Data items
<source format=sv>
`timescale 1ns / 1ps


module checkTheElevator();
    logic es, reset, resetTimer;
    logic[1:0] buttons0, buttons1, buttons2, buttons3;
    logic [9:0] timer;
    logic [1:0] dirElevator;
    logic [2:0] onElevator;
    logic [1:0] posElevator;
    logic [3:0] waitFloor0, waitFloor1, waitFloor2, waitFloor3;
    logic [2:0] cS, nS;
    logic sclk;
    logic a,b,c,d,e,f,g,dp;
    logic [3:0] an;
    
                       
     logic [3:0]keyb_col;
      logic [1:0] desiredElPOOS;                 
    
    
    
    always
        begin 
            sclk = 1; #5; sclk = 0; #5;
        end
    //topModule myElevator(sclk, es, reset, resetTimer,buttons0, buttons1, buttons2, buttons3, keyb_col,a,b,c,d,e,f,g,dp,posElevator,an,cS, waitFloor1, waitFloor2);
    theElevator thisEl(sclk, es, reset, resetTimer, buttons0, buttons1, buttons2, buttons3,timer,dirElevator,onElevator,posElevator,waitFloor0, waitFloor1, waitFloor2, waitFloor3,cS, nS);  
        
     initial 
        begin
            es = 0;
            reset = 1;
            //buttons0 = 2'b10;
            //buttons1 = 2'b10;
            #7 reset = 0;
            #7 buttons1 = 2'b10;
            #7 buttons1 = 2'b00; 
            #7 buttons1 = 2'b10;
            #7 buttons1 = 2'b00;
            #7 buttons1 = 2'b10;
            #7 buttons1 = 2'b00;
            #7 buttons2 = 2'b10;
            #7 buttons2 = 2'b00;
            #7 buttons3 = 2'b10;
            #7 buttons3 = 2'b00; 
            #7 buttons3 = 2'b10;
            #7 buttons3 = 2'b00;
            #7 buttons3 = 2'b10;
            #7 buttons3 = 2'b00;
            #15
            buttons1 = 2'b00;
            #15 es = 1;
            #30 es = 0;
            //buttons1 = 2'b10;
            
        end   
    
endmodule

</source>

---

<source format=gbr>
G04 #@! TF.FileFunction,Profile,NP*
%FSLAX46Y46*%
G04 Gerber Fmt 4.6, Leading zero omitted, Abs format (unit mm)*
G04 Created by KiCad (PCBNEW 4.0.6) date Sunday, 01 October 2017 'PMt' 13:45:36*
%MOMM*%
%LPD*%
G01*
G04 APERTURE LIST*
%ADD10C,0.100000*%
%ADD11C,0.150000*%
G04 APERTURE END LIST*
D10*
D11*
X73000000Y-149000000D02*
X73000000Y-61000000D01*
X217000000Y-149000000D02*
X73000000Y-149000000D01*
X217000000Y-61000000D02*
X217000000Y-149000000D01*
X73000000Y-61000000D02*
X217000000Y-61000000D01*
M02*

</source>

### [WHAT YOU ARE ASKED TO DO]
Copy the lines above exactly. Start with the line containing "<source format=sv>", end with the line containing "#7 buttons2 = 2'b10;", and include both.

### [THE COMPLETED TASK]
<source format=sv>
`timescale 1ns / 1ps


module checkTheElevator();
    logic es, reset, resetTimer;
    logic[1:0] buttons0, buttons1, buttons2, buttons3;
    logic [9:0] timer;
    logic [1:0] dirElevator;
    logic [2:0] onElevator;
    logic [1:0] posElevator;
    logic [3:0] waitFloor0, waitFloor1, waitFloor2, waitFloor3;
    logic [2:0] cS, nS;
    logic sclk;
    logic a,b,c,d,e,f,g,dp;
    logic [3:0] an;
    
                       
     logic [3:0]keyb_col;
      logic [1:0] desiredElPOOS;                 
    
    
    
    always
        begin 
            sclk = 1; #5; sclk = 0; #5;
        end
    //topModule myElevator(sclk, es, reset, resetTimer,buttons0, buttons1, buttons2, buttons3, keyb_col,a,b,c,d,e,f,g,dp,posElevator,an,cS, waitFloor1, waitFloor2);
    theElevator thisEl(sclk, es, reset, resetTimer, buttons0, buttons1, buttons2, buttons3,timer,dirElevator,onElevator,posElevator,waitFloor0, waitFloor1, waitFloor2, waitFloor3,cS, nS);  
        
     initial 
        begin
            es = 0;
            reset = 1;
            //buttons0 = 2'b10;
            //buttons1 = 2'b10;
            #7 reset = 0;
            #7 buttons1 = 2'b10;
            #7 buttons1 = 2'b00; 
            #7 buttons1 = 2'b10;
            #7 buttons1 = 2'b00;
            #7 buttons1 = 2'b10;
            #7 buttons1 = 2'b00;
            #7 buttons2 = 2'b10;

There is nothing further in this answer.